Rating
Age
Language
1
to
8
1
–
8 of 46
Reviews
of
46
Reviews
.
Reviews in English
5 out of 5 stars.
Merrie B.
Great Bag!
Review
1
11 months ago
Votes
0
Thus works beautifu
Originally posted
○ ○ ○ ○
> _ACTIVITY_:
Word for word, write out each of the records above.

> _RESPONSE_:
Rating
Age
Language
1
to
8
1
–
8 of 46
Reviews
of
46
Reviews
.
Reviews in English
5 out of 5 stars.
Merrie B.
Great Bag!
Review
1
11 months ago
Votes
0
Thus works beautifu
Originally posted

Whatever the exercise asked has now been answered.